If you didn’t know any better, you’d think marijuana is making a big comeback among teenagers.

Study shows pot more popular among teenagers, the headline on the Associated Press story (on the MPR Web site) says today. The story claims “smoking marijuana is becoming even more popular among U.S. teens.” It cites a news conference held by the National Institutes of Health, based on research from the University of Michigan.

But is marijuana use really on the upswing? It depends on whom you listen to.

According to the NIH news release, “no.”

Marijuana use across the three grades has shown a consistent downward trend since the mid- 1990s, however, the decline has stalled, with rates at the same level as five years ago. In the 2009 survey, reported past year marijuana use was about the same as the previous year: 32.8 percent of 12th graders, 26.7 percent of 10th graders, and 11.8 percent of eighth graders. However, marijuana use is still down significantly from its peak in the mid-late 1990s.

But the University of Michigan news release suggests otherwise:

Marijuana use among American adolescents has increased gradually over the past two years (three years among 12th-graders) following years of declining use, according to the latest Monitoring the Future study, which has tracked drug use among U.S. teens since 1975.

Two agencies, same data, two different headlines. Which is it?

It’s all in how you characterize things. The “increase” cited by the Michigan researchers was only for two or three years, and it averaged a 2-3 percent increase over that time. That may be statistically insignificant, so the NIH compared the current results to five years ago and found a less troubling trend.

Both, however, acknowledge that marijuana use by teenagers is well off the highs — so to speak — of the ’90s.

Keep in mind that these sorts of studies can be ‘spun” to accomplish political goals. Take the AP story, for example:

“The increase of teens smoking pot is partly because the national debate over medical use of marijuana can make the drugs seem safer to teenagers, researchers said.”

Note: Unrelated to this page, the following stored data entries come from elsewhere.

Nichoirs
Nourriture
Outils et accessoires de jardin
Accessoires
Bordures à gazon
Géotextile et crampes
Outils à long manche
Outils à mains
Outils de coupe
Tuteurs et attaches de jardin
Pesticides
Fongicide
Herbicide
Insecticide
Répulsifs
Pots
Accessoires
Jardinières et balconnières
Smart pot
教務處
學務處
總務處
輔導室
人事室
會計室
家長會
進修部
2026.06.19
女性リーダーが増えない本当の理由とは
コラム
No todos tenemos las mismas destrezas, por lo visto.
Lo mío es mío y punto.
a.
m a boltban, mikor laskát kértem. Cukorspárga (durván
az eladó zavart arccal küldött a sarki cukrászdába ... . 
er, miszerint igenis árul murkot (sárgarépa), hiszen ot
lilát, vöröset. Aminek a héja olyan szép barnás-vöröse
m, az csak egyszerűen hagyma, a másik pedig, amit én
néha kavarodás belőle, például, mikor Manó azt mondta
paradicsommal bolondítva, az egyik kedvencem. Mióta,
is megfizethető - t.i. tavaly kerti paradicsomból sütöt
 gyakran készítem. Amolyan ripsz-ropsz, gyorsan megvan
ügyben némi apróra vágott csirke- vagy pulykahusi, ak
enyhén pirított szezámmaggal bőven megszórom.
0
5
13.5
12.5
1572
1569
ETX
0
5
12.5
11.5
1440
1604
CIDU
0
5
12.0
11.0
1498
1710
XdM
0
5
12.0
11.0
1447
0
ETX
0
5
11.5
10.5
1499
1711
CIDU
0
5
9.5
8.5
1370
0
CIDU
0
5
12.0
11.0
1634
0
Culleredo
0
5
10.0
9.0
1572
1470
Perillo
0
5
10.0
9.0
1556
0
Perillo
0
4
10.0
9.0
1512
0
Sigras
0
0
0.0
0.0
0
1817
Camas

Researchers said that? What researchers? The University of Michigan news release mentions nothing about the effects of the debate over medical marijuana. And the data it provides indicates no such research took place.

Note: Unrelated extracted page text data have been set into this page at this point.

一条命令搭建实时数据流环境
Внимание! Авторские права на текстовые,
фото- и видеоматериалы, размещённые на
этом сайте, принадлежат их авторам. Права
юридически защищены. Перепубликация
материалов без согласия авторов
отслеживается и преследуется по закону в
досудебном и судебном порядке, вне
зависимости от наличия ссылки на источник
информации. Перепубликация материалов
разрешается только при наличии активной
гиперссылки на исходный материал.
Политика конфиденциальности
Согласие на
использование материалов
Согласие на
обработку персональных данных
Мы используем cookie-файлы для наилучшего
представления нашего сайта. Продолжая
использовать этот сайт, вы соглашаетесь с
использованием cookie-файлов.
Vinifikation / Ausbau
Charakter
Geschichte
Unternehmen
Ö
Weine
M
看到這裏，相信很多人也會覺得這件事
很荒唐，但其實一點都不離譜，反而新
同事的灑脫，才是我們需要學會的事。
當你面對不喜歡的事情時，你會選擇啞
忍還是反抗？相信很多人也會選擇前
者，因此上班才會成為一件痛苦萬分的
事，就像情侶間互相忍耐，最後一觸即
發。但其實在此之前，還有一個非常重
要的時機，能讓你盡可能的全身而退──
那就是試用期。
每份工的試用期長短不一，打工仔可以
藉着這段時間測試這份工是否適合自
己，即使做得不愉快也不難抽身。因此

Today, Dr. Lloyd Johnston, the principal researcher for the study, told me in an e-mail:

The issue you mention came up in answer to a question at today’s press conference. We know that there has been a decline in the degree to which young people see marijuana use as involving a risk to the user, what we have called “perceived risk”. I was asked why I thought the change in this belief has taken place. I said that one possible explanation is that the widespread debate about the desirability of medical marijuana use may well have led some teens to think that is is not as dangerous as their predecessors did, since it is now being portrayed as a medicine. It’s a conjecture on my part.

That’s something to keep in mind if debate over the issue resurfaces when the Minnesota Legislature resumes its work in February. Medical marijuana has been an issue in the last several sessions and last spring Gov. Tim Pawlenty vetoed a measure that would have allowed it in Minnesota.

The other thing to keep in mind is we’re not necessarily talking about the same kids here. Since the surveys don’t appear to track the same kids from year to year (I couldn’t find the actual methodology), we don’t really know whether the individual opinions and attitudes toward pot have changed. We only know that the kids surveyed last year may have had different attitudes than the kids who were surveyed this year. That doesn’t mean that individual attitudes have shifted.